▶ **PROMPT**: Print the records below exactly, from the line containing "je parfem koji" down to the line containing "Собственник, 05.08.2026", both lines included, and omit every picture.

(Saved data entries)
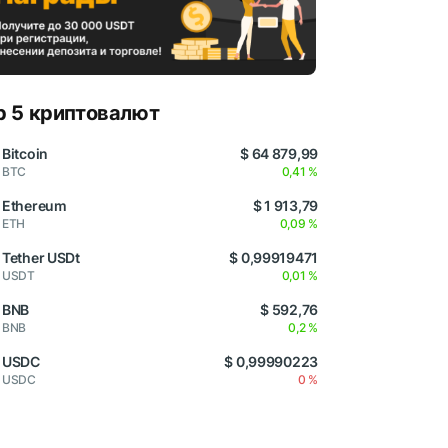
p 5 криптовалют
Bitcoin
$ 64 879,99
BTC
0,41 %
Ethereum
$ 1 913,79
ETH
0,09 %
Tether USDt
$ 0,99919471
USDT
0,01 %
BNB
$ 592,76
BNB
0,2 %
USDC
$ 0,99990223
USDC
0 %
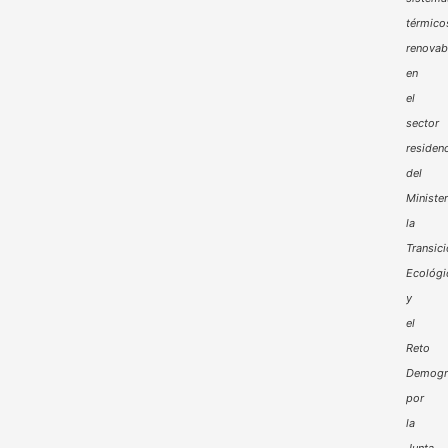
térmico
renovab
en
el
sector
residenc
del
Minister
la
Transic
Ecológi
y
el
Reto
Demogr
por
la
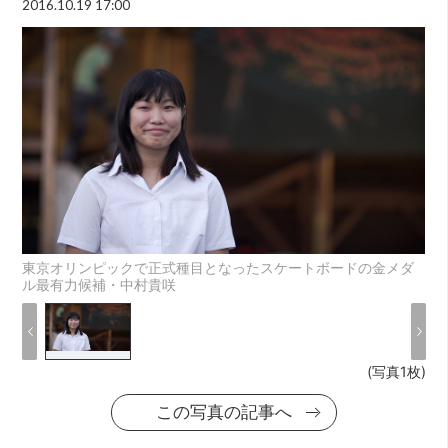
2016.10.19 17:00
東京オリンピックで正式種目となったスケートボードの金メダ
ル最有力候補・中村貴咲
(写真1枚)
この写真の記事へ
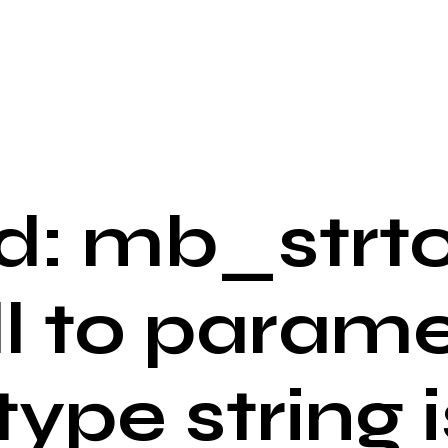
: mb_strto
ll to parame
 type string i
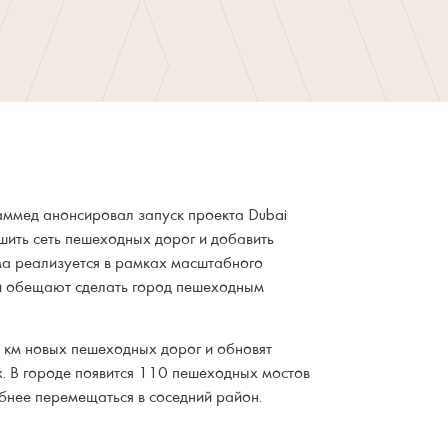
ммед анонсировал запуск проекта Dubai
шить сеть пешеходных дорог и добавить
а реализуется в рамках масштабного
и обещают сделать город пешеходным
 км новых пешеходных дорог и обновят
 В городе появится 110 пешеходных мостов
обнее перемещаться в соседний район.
---
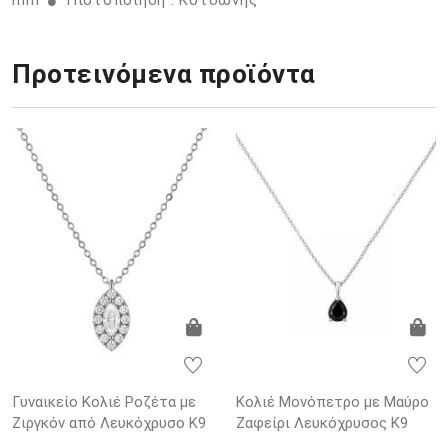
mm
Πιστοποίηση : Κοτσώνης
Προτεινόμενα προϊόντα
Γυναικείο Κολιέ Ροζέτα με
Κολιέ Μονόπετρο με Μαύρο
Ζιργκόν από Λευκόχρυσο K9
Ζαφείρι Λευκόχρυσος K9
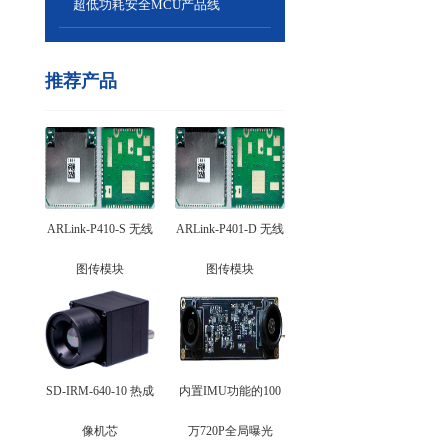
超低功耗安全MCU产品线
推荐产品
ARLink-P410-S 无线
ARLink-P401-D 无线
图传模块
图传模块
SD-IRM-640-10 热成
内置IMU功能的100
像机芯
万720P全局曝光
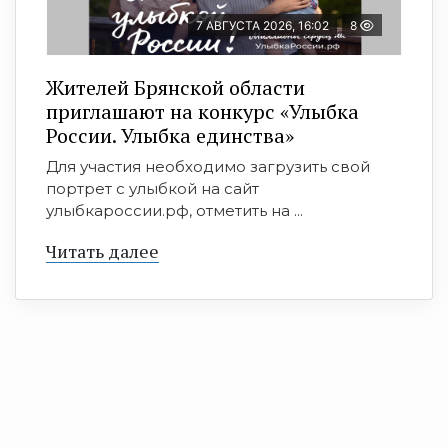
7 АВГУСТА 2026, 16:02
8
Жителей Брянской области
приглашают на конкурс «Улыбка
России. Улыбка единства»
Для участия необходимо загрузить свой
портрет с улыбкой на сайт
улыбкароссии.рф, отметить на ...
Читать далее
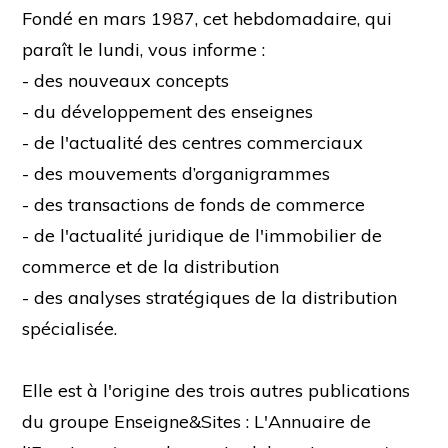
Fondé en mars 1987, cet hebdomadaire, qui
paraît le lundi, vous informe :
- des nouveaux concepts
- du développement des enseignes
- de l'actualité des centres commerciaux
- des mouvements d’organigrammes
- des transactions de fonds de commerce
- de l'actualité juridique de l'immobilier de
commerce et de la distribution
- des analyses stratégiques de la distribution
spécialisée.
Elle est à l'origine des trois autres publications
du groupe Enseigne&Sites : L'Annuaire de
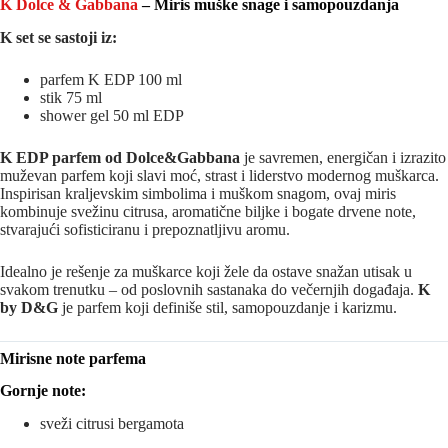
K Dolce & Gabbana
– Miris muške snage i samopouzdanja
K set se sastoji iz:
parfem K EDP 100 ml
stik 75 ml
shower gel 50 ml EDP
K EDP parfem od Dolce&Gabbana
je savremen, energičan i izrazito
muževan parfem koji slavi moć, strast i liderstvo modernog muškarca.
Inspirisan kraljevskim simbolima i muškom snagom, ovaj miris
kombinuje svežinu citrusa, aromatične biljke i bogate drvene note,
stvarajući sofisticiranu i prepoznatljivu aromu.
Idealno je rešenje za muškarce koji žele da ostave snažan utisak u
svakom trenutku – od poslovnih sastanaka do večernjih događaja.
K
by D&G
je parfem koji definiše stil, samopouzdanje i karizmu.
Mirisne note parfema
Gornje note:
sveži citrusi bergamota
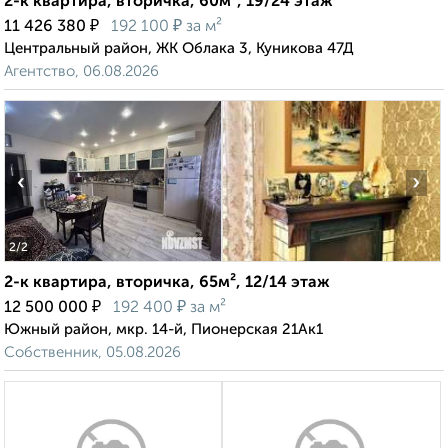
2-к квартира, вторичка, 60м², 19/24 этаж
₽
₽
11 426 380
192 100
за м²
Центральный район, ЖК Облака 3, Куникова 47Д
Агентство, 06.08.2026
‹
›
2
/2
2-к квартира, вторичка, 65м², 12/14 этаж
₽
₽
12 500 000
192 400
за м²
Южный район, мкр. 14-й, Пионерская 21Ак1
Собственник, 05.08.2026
==
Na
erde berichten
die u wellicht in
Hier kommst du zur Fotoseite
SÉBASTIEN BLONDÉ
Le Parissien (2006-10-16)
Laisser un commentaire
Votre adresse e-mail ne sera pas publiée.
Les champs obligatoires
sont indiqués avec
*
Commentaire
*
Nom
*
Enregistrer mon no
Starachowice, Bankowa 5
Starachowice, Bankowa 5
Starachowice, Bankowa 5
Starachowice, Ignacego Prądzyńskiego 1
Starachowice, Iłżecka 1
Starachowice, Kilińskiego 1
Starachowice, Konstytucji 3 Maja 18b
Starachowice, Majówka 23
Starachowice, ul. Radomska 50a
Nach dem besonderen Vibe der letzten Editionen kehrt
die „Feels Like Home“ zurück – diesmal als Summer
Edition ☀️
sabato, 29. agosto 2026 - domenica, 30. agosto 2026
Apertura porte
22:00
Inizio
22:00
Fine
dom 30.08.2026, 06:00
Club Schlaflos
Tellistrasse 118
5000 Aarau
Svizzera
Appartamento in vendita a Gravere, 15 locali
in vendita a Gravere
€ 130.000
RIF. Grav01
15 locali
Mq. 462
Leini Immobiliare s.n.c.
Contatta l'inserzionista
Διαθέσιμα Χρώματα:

▶ **YOUR RESPONSE**:
je parfem koji definiše stil, samopouzdanje i karizmu.
Mirisne note parfema
Gornje note:
sveži citrusi bergamota
2-к квартира, вторичка, 60м², 19/24 этаж
₽
₽
11 426 380
192 100
за м²
Центральный район, ЖК Облака 3, Куникова 47Д
Агентство, 06.08.2026
‹
›
2
/2
2-к квартира, вторичка, 65м², 12/14 этаж
₽
₽
12 500 000
192 400
за м²
Южный район, мкр. 14-й, Пионерская 21Ак1
Собственник, 05.08.2026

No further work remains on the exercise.